Blaiklock Island

Geography
- Location: Antarctica
- Coordinates: 67°33′S 67°4′W﻿ / ﻿67.550°S 67.067°W

Administration
- Administered under the Antarctic Treaty System

Demographics
- Population: Uninhabited

= Blaiklock Island =

Island in Antarctica

Blaiklock Island is a high and rugged, irregular-shaped island 9 nmi long, lying between Bigourdan Fjord and Bourgeois Fjord. It is separated from Pourquoi Pas Island by The Narrows and from the west coast of Graham Land by Jones Channel. The feature was partially surveyed in 1936 by the British Graham Land Expedition under Rymill, at which time it was charted as a promontory. It was determined to be an island in 1949 by Kenneth V. Blaiklock, a Falkland Islands Dependencies Survey (FIDS) surveyor for whom it is named.

== Named features ==
Scree Cove is a cove on the southwest side of the island. It was mapped by FIDS from surveys and air photos in 1948–59, and named for the very prominent scree or talus slopes along the southern shore of the cove.
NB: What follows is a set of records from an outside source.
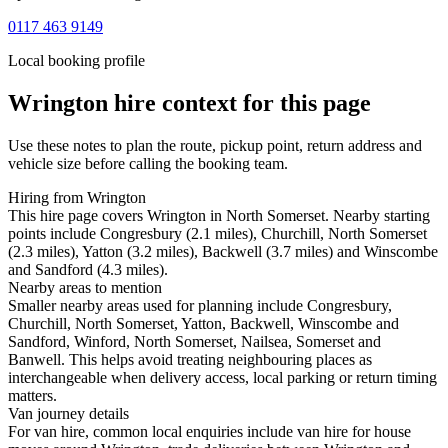
0117 463 9149
Local booking profile
Wrington
hire context for this page
Use these notes to plan the route, pickup point, return address and
vehicle size before calling the booking team.
Hiring from Wrington
This hire page covers Wrington in North Somerset. Nearby starting
points include Congresbury (2.1 miles), Churchill, North Somerset
(2.3 miles), Yatton (3.2 miles), Backwell (3.7 miles) and Winscombe
and Sandford (4.3 miles).
Nearby areas to mention
Smaller nearby areas used for planning include Congresbury,
Churchill, North Somerset, Yatton, Backwell, Winscombe and
Sandford, Winford, North Somerset, Nailsea, Somerset and
Banwell. This helps avoid treating neighbouring places as
interchangeable when delivery access, local parking or return timing
matters.
Van journey details
For van hire, common local enquiries include van hire for house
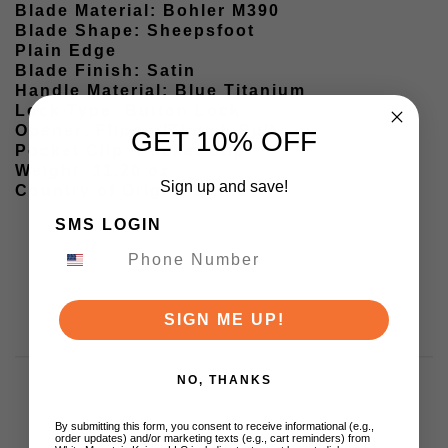
Blade Material: Bohler M390
Blade Shape: Sheepsfoot
Plain Edge
Blade Finish: Satin
Handle Material: Blue Titanium
Lock Type: Button Lock
Opener: Flipper/Thumb Pull
GET 10% OFF
Pocket Clip: Pocket Clip
Weight: 11.20 oz
Sign up and save!
Country of Origin: China
SMS LOGIN
SIGN ME UP!
NO, THANKS
By submitting this form, you consent to receive informational (e.g.,
order updates) and/or marketing texts (e.g., cart reminders) from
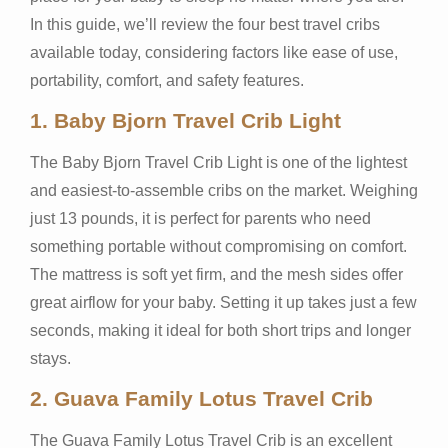
In this guide, we’ll review the four best travel cribs
available today, considering factors like ease of use,
portability, comfort, and safety features.
1.
Baby Bjorn Travel Crib Light
The Baby Bjorn Travel Crib Light is one of the lightest
and easiest-to-assemble cribs on the market. Weighing
just 13 pounds, it is perfect for parents who need
something portable without compromising on comfort.
The mattress is soft yet firm, and the mesh sides offer
great airflow for your baby. Setting it up takes just a few
seconds, making it ideal for both short trips and longer
stays.
2.
Guava Family Lotus Travel Crib
The Guava Family Lotus Travel Crib is an excellent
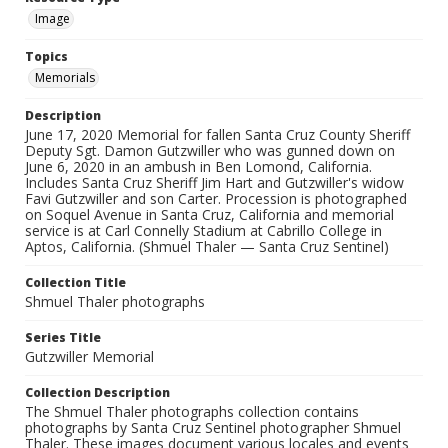
Image
Topics
Memorials
Description
June 17, 2020 Memorial for fallen Santa Cruz County Sheriff
Deputy Sgt. Damon Gutzwiller who was gunned down on
June 6, 2020 in an ambush in Ben Lomond, California.
Includes Santa Cruz Sheriff Jim Hart and Gutzwiller's widow
Favi Gutzwiller and son Carter. Procession is photographed
on Soquel Avenue in Santa Cruz, California and memorial
service is at Carl Connelly Stadium at Cabrillo College in
Aptos, California. (Shmuel Thaler — Santa Cruz Sentinel)
Collection Title
Shmuel Thaler photographs
Series Title
Gutzwiller Memorial
Collection Description
The Shmuel Thaler photographs collection contains
photographs by Santa Cruz Sentinel photographer Shmuel
Thaler. These images document various locales and events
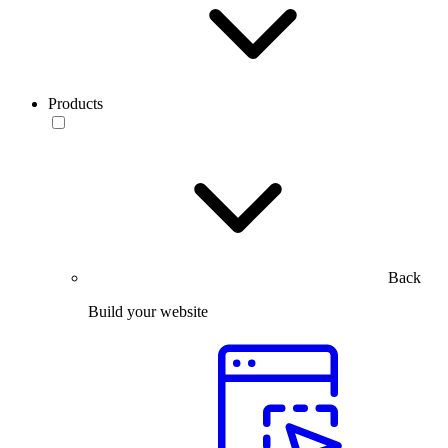
Products
Back
Build your website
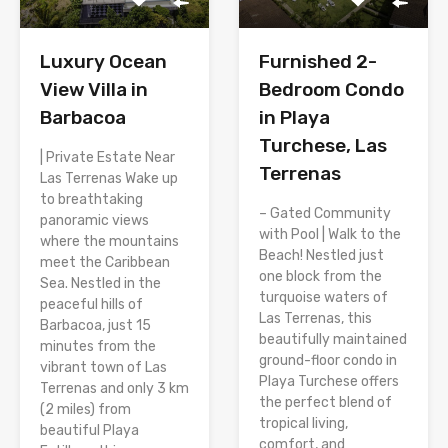
Luxury Ocean
Furnished 2-
View Villa in
Bedroom Condo
Barbacoa
in Playa
Turchese, Las
| Private Estate Near
Terrenas
Las Terrenas Wake up
to breathtaking
– Gated Community
panoramic views
with Pool | Walk to the
where the mountains
Beach! Nestled just
meet the Caribbean
one block from the
Sea. Nestled in the
turquoise waters of
peaceful hills of
Las Terrenas, this
Barbacoa, just 15
beautifully maintained
minutes from the
ground-floor condo in
vibrant town of Las
Playa Turchese offers
Terrenas and only 3 km
the perfect blend of
(2 miles) from
tropical living,
beautiful Playa
comfort, and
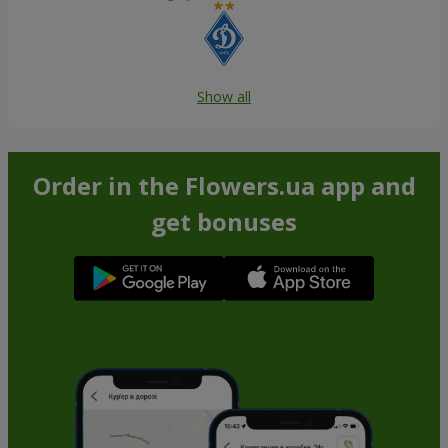
Show all
Order in the Flowers.ua app and
get bonuses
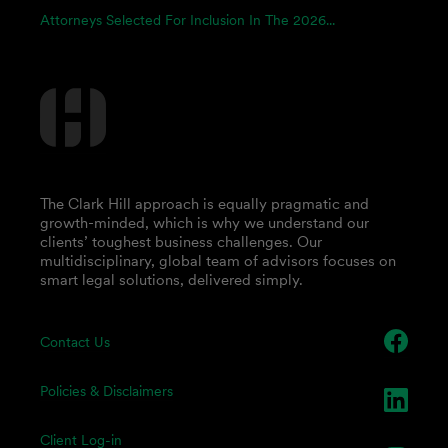
Attorneys Selected For Inclusion In The 2026...
The Clark Hill approach is equally pragmatic and
growth-minded, which is why we understand our
clients’ toughest business challenges. Our
multidisciplinary, global team of advisors focuses on
smart legal solutions, delivered simply.
Contact Us
Policies & Disclaimers
Client Log-in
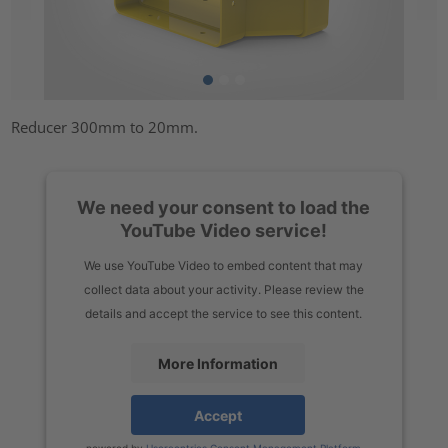
Reducer 300mm to 20mm.
We need your consent to load the
YouTube Video service!
We use YouTube Video to embed content that may
collect data about your activity. Please review the
details and accept the service to see this content.
More Information
Accept
powered by
Usercentrics Consent Management Platform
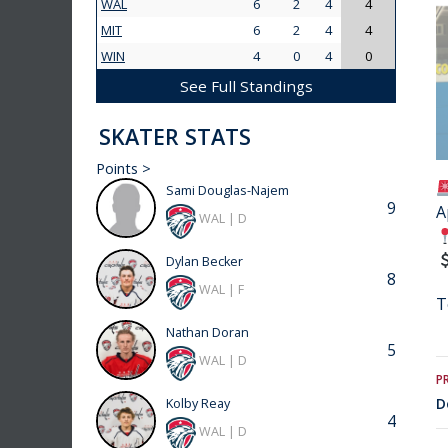
WAL
6
2
4
4
MIT
6
2
4
4
WIN
4
0
4
0
See Full Standings
SKATER STATS
Points >
Sami Douglas-Najem
9
A
WAL | D
Dylan Becker
8
WAL | F
T
Nathan Doran
5
WAL | D
P
D
Kolby Reay
4
WAL | D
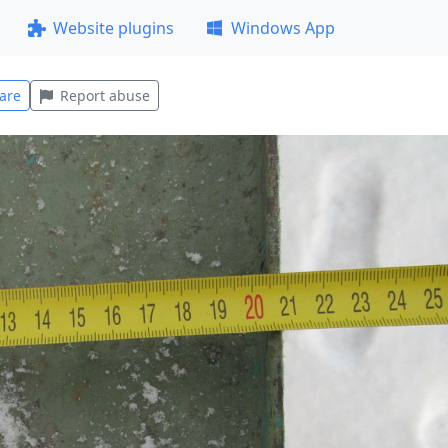
Website plugins
Windows App
are
Report abuse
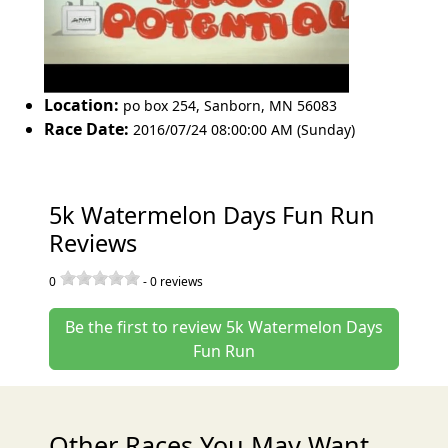
Location:
po box 254
,
Sanborn
,
MN 56083
Race Date:
2016/07/24 08:00:00 AM (Sunday)
5k Watermelon Days Fun Run
Reviews
0
-
0
reviews
Be the first to review 5k Watermelon Days
Fun Run
Other Races You May Want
Mount Kershaw sits on the northeast end of the island, above Kosiba Wall and the former Jones Ice Shelf.

==Blaicklock Island Refuge==
Blaicklock Island Refuge is a British Antarctic Survey refuge located on the island. The refuge was inaugurated on 6 March 1957 and remained active until 1958; it was utilized as refuge and advanced base for survey and geological research as well as satellite hut for personnel based at Station E, Station W and Station Y.

The refuge, on 19 May 1995, it was collectively designated as Historic Site or Monument (HSM 63) under the Antarctic Treaty System along with the relatively nearby Base Y, Horseshoe Island. The site was cleaned up in 1997 and has been managed by United Kingdom Antarctic Heritage Trust since 2014.